• Task details: Would you write out the entries again, exactly as they are, but without images?
Available data section start
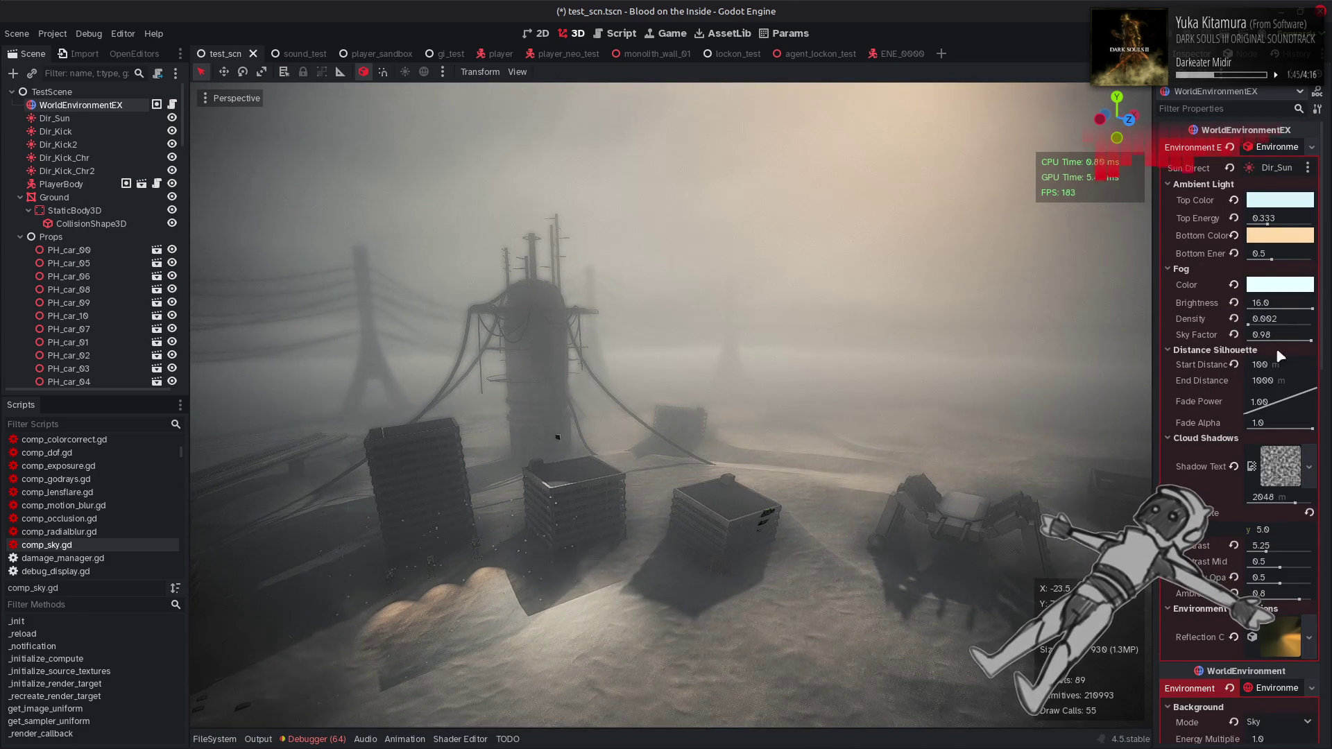
pyautogui.moveTo(1276, 335); pyautogui.dragTo(1317, 350)
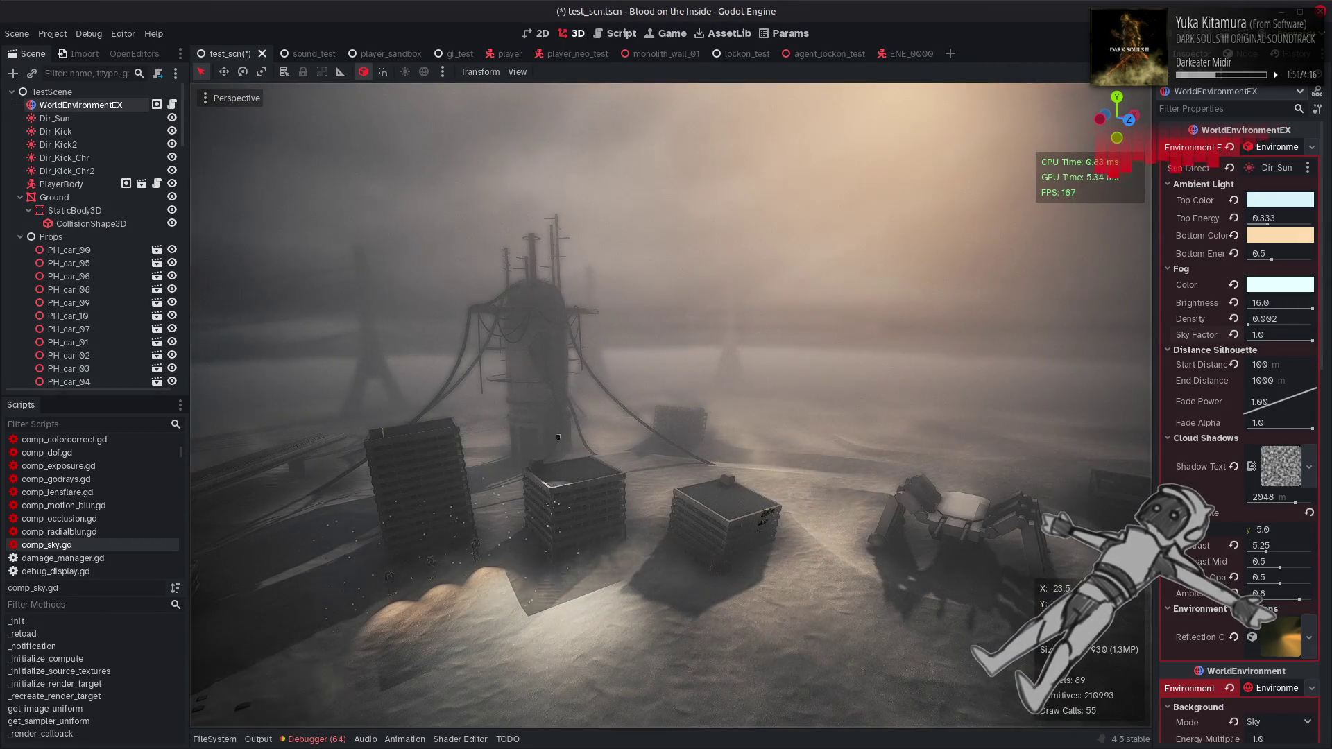
pyautogui.scroll(-5, 1221, 486)
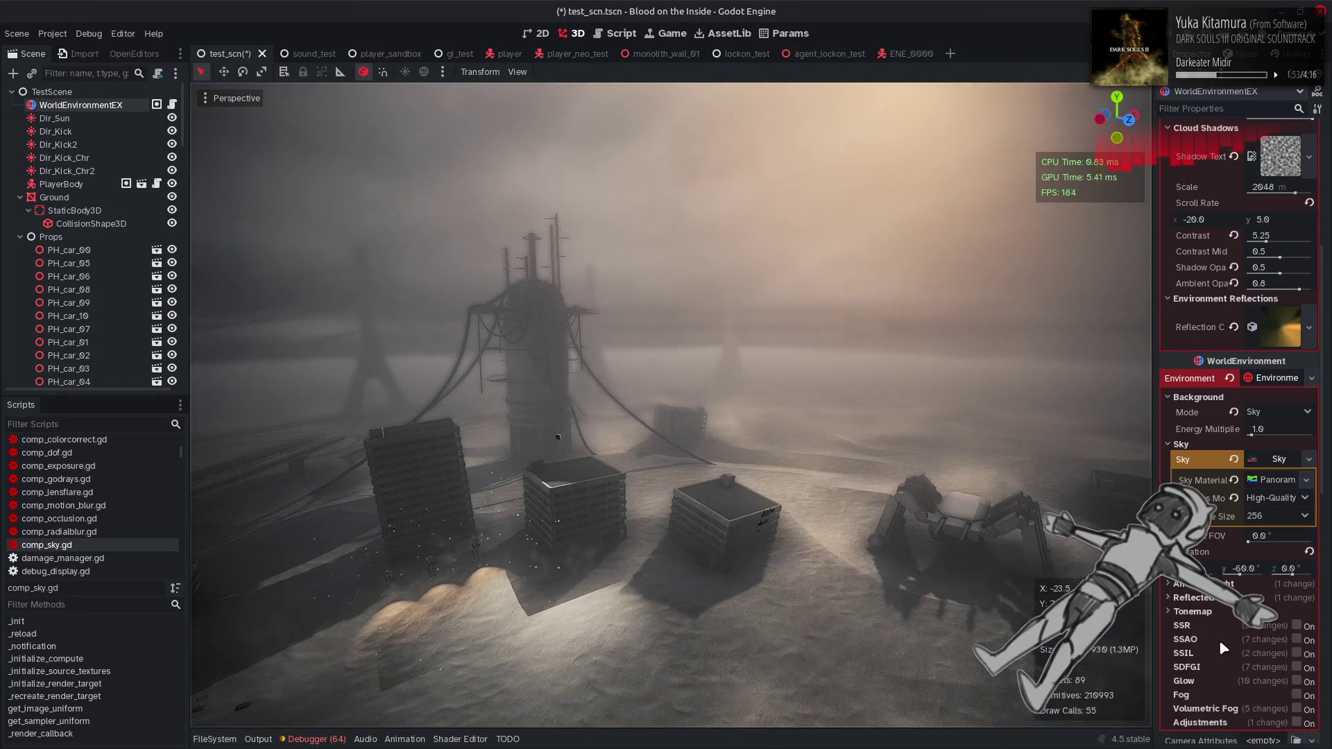
pyautogui.click(1296, 695)
pyautogui.click(1296, 695)
pyautogui.click(1296, 694)
pyautogui.click(1296, 695)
Available data section end
• Response to this task:
pyautogui.moveTo(1276, 335); pyautogui.dragTo(1317, 350)
pyautogui.scroll(-5, 1221, 486)
pyautogui.click(1296, 695)
pyautogui.click(1296, 695)
pyautogui.click(1296, 694)
pyautogui.click(1296, 695)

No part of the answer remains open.